■ GIVEN DATA ■

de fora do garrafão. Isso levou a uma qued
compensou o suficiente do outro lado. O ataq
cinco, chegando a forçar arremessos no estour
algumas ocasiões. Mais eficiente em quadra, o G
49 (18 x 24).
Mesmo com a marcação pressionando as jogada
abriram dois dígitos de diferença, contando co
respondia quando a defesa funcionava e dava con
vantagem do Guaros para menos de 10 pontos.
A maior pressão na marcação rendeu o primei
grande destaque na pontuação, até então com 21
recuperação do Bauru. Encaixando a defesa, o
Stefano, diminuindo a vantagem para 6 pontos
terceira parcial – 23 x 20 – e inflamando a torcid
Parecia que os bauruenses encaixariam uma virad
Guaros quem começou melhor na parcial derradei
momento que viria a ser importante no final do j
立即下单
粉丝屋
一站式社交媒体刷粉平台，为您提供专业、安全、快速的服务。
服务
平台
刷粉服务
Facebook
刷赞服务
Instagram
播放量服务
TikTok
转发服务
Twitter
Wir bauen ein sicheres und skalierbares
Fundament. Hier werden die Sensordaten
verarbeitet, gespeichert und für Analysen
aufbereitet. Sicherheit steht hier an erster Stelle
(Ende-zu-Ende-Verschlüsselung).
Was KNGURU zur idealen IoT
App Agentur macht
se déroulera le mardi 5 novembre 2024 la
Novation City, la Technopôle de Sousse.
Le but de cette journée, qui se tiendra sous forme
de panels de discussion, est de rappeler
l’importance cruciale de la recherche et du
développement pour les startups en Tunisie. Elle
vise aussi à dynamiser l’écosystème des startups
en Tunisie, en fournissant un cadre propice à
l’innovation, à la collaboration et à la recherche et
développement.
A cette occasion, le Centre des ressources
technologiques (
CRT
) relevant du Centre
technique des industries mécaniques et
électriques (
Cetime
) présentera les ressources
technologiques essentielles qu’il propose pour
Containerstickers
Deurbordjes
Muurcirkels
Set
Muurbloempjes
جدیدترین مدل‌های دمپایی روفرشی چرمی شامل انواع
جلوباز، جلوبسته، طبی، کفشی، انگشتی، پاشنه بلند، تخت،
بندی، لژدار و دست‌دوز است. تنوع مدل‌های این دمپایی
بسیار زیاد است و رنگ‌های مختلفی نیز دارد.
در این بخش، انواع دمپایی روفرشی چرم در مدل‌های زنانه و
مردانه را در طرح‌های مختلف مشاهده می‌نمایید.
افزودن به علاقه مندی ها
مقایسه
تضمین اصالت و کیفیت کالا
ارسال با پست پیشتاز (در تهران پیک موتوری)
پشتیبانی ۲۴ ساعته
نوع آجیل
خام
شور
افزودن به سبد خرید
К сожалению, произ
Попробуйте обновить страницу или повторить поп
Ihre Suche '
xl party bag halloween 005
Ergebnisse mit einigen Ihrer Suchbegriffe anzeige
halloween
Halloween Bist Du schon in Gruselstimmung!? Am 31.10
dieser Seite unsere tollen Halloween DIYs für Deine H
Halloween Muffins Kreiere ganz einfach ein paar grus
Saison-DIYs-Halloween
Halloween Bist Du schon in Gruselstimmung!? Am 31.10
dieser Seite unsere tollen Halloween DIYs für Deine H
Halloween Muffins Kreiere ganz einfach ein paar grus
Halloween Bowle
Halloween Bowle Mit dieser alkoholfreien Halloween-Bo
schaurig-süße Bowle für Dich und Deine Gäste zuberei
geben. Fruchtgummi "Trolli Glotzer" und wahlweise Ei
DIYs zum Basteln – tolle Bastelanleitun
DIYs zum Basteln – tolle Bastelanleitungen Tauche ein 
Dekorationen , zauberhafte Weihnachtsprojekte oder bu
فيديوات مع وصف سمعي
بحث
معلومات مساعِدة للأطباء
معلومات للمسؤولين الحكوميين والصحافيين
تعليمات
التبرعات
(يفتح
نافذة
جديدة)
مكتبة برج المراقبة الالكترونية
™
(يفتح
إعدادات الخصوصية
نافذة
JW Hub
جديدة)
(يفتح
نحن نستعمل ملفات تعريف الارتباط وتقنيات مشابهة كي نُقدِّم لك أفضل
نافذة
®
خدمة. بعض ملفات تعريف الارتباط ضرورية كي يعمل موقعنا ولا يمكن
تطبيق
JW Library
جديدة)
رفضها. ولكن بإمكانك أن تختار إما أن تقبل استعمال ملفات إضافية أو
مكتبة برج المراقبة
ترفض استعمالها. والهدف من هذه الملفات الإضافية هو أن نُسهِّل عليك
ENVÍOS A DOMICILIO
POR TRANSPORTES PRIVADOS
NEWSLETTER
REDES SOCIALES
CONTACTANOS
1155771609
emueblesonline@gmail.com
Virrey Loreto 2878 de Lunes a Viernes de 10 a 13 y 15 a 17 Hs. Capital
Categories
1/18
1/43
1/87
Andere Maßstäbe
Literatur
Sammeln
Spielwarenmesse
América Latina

■ ACTIVITY ■
The full listing needs to be transcribed exactly.

■ WRITTEN REPLY ■
de fora do garrafão. Isso levou a uma qued
compensou o suficiente do outro lado. O ataq
cinco, chegando a forçar arremessos no estour
algumas ocasiões. Mais eficiente em quadra, o G
49 (18 x 24).
Mesmo com a marcação pressionando as jogada
abriram dois dígitos de diferença, contando co
respondia quando a defesa funcionava e dava con
vantagem do Guaros para menos de 10 pontos.
A maior pressão na marcação rendeu o primei
grande destaque na pontuação, até então com 21
recuperação do Bauru. Encaixando a defesa, o
Stefano, diminuindo a vantagem para 6 pontos
terceira parcial – 23 x 20 – e inflamando a torcid
Parecia que os bauruenses encaixariam uma virad
Guaros quem começou melhor na parcial derradei
momento que viria a ser importante no final do j
立即下单
粉丝屋
一站式社交媒体刷粉平台，为您提供专业、安全、快速的服务。
服务
平台
刷粉服务
Facebook
刷赞服务
Instagram
播放量服务
TikTok
转发服务
Twitter
Wir bauen ein sicheres und skalierbares
Fundament. Hier werden die Sensordaten
verarbeitet, gespeichert und für Analysen
aufbereitet. Sicherheit steht hier an erster Stelle
(Ende-zu-Ende-Verschlüsselung).
Was KNGURU zur idealen IoT
App Agentur macht
se déroulera le mardi 5 novembre 2024 la
Novation City, la Technopôle de Sousse.
Le but de cette journée, qui se tiendra sous forme
de panels de discussion, est de rappeler
l’importance cruciale de la recherche et du
développement pour les startups en Tunisie. Elle
vise aussi à dynamiser l’écosystème des startups
en Tunisie, en fournissant un cadre propice à
l’innovation, à la collaboration et à la recherche et
développement.
A cette occasion, le Centre des ressources
technologiques (
CRT
) relevant du Centre
technique des industries mécaniques et
électriques (
Cetime
) présentera les ressources
technologiques essentielles qu’il propose pour
Containerstickers
Deurbordjes
Muurcirkels
Set
Muurbloempjes
جدیدترین مدل‌های دمپایی روفرشی چرمی شامل انواع
جلوباز، جلوبسته، طبی، کفشی، انگشتی، پاشنه بلند، تخت،
بندی، لژدار و دست‌دوز است. تنوع مدل‌های این دمپایی
بسیار زیاد است و رنگ‌های مختلفی نیز دارد.
در این بخش، انواع دمپایی روفرشی چرم در مدل‌های زنانه و
مردانه را در طرح‌های مختلف مشاهده می‌نمایید.
افزودن به علاقه مندی ها
مقایسه
تضمین اصالت و کیفیت کالا
ارسال با پست پیشتاز (در تهران پیک موتوری)
پشتیبانی ۲۴ ساعته
نوع آجیل
خام
شور
افزودن به سبد خرید
К сожалению, произ
Попробуйте обновить страницу или повторить поп
Ihre Suche '
xl party bag halloween 005
Ergebnisse mit einigen Ihrer Suchbegriffe anzeige
halloween
Halloween Bist Du schon in Gruselstimmung!? Am 31.10
dieser Seite unsere tollen Halloween DIYs für Deine H
Halloween Muffins Kreiere ganz einfach ein paar grus
Saison-DIYs-Halloween
Halloween Bist Du schon in Gruselstimmung!? Am 31.10
dieser Seite unsere tollen Halloween DIYs für Deine H
Halloween Muffins Kreiere ganz einfach ein paar grus
Halloween Bowle
Halloween Bowle Mit dieser alkoholfreien Halloween-Bo
schaurig-süße Bowle für Dich und Deine Gäste zuberei
geben. Fruchtgummi "Trolli Glotzer" und wahlweise Ei
DIYs zum Basteln – tolle Bastelanleitun
DIYs zum Basteln – tolle Bastelanleitungen Tauche ein 
Dekorationen , zauberhafte Weihnachtsprojekte oder bu
فيديوات مع وصف سمعي
بحث
معلومات مساعِدة للأطباء
معلومات للمسؤولين الحكوميين والصحافيين
تعليمات
التبرعات
(يفتح
نافذة
جديدة)
مكتبة برج المراقبة الالكترونية
™
(يفتح
إعدادات الخصوصية
نافذة
JW Hub
جديدة)
(يفتح
نحن نستعمل ملفات تعريف الارتباط وتقنيات مشابهة كي نُقدِّم لك أفضل
نافذة
®
خدمة. بعض ملفات تعريف الارتباط ضرورية كي يعمل موقعنا ولا يمكن
تطبيق
JW Library
جديدة)
رفضها. ولكن بإمكانك أن تختار إما أن تقبل استعمال ملفات إضافية أو
مكتبة برج المراقبة
ترفض استعمالها. والهدف من هذه الملفات الإضافية هو أن نُسهِّل عليك
ENVÍOS A DOMICILIO
POR TRANSPORTES PRIVADOS
NEWSLETTER
REDES SOCIALES
CONTACTANOS
1155771609
emueblesonline@gmail.com
Virrey Loreto 2878 de Lunes a Viernes de 10 a 13 y 15 a 17 Hs. Capital
Categories
1/18
1/43
1/87
Andere Maßstäbe
Literatur
Sammeln
Spielwarenmesse
América Latina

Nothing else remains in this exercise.